3)      Não deveria ser estudada a língua popular ou a que se usa na Internet, dentro de sala de aula, porque essas os alunos já sabem – Novamente, não é a verdade clara, que deveria ocorrer: as pessoas na escola merecem estudar o que as ciências da linguagem têm trazido de importante para a evolução do conhecimento e não apenas aprender a obedecer regras  (na verdade, leis do certo e do errado).  Se aprendemos sobre o que os cientistas e estudiosos da física, da matemática, da biologia, da história e da geografia nos trouxeram, por que não podemos aprender sobre o que os lingüistas estão debruçados? E se eles estudam a linguagem nas sua mais diversas manifestações (da criança, na rua, o “internetês” etc), por que os que estão na escola também não podem estudar? Não vejo os lingüistas dizendo que o estudo da gramática formal deve ser proibido, mas os gramáticos, sim, querem impedir o verdadeiro acesso à compreensão do funcionamento da linguagem humana, manifestada em suas mais diferenciadas situações .
Enfim, por que o escândalo sem ao menos debater o porquê do funcionamento da língua informal? (que é uma parte de um capítulo deste livro que estão condenando – e não o livro todo) Pior, por que gerar revolta e polêmica quando se mostram apenas que as várias situações da fala geram preconceito? Talvez este livro fale um pouco de preconceito lingüístico, mas o que deveria mesmo era denunciar os preconceitos por trás dos ditos “preconceitos lingüísticos”. Afinal de contas, quando falamos “me dê o sal”, não há escândalo. Escândalo mesmo é quando essa “gente diferenciada” diz “pobrema” ou não faz as concordâncias devidas. Mas, peraí... de acordo com a gramática formal tudo isso não constitui um erro? Claro, mas a oportunidade para atacar os lingüistas e outras formas de abordar a língua, fora do padrão estabelecido como culto (formal), é melhor de ser aproveitada se for registrada em um livro aprovado pelo MEC.
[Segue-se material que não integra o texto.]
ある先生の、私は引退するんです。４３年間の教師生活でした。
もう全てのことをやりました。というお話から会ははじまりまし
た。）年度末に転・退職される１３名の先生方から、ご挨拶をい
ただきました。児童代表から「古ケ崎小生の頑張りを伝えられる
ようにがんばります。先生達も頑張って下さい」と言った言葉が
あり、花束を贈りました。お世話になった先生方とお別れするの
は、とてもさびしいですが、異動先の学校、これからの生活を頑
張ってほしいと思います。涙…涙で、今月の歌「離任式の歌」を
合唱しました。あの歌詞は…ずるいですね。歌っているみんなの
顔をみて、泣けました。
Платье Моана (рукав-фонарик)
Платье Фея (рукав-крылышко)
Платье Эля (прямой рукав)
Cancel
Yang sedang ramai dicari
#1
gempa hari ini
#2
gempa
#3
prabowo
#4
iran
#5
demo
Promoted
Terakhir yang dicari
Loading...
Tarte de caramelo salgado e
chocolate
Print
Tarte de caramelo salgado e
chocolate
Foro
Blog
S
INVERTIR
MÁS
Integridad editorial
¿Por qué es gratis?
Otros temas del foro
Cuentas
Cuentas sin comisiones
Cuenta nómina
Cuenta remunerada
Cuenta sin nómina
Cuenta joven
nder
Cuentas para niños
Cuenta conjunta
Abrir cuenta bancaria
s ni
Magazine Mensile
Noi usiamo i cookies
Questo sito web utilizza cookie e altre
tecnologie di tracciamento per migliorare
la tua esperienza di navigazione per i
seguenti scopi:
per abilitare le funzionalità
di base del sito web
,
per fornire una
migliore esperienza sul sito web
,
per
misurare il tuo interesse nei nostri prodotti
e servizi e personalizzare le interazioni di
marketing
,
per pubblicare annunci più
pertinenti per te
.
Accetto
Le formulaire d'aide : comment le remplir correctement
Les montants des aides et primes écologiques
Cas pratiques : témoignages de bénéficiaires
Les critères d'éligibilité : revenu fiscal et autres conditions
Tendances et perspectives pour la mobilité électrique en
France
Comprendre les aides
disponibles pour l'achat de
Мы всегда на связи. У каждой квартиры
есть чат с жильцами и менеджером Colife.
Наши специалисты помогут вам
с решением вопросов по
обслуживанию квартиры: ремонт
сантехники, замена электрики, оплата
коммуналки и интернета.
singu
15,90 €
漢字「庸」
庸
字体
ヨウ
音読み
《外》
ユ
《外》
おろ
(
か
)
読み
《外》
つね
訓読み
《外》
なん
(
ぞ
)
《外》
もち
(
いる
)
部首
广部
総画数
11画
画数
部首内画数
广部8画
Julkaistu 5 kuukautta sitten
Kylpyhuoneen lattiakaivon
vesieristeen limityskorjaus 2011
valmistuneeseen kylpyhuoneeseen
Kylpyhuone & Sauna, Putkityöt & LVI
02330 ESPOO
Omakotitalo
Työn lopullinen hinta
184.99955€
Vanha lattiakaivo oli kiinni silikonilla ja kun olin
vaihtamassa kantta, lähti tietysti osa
1 Response to "Três inverdades ditas sobre a língua para quem não é linguista"

  1. Misflower - Flávia Peres says:
    18 de maio de 2011 às 19:02

    perfeito! concordo com vc. quando ouvi a discussão na mídia, e a forma como enviesaram o assunto, citando o soletrando como exemplo da "capacidade do povo em aprender a língua", eu disse: quaaaaaaaaac! o que é isso? eles distorceram os argumentos e nem sequer permitiram à audiência uma voz com apelos ao outro lado da questão. eu queria ouvir palavras como gênero discursivo, práticas de uso, atividade, movimento pela/na linguagem. assino embaixo, lafa.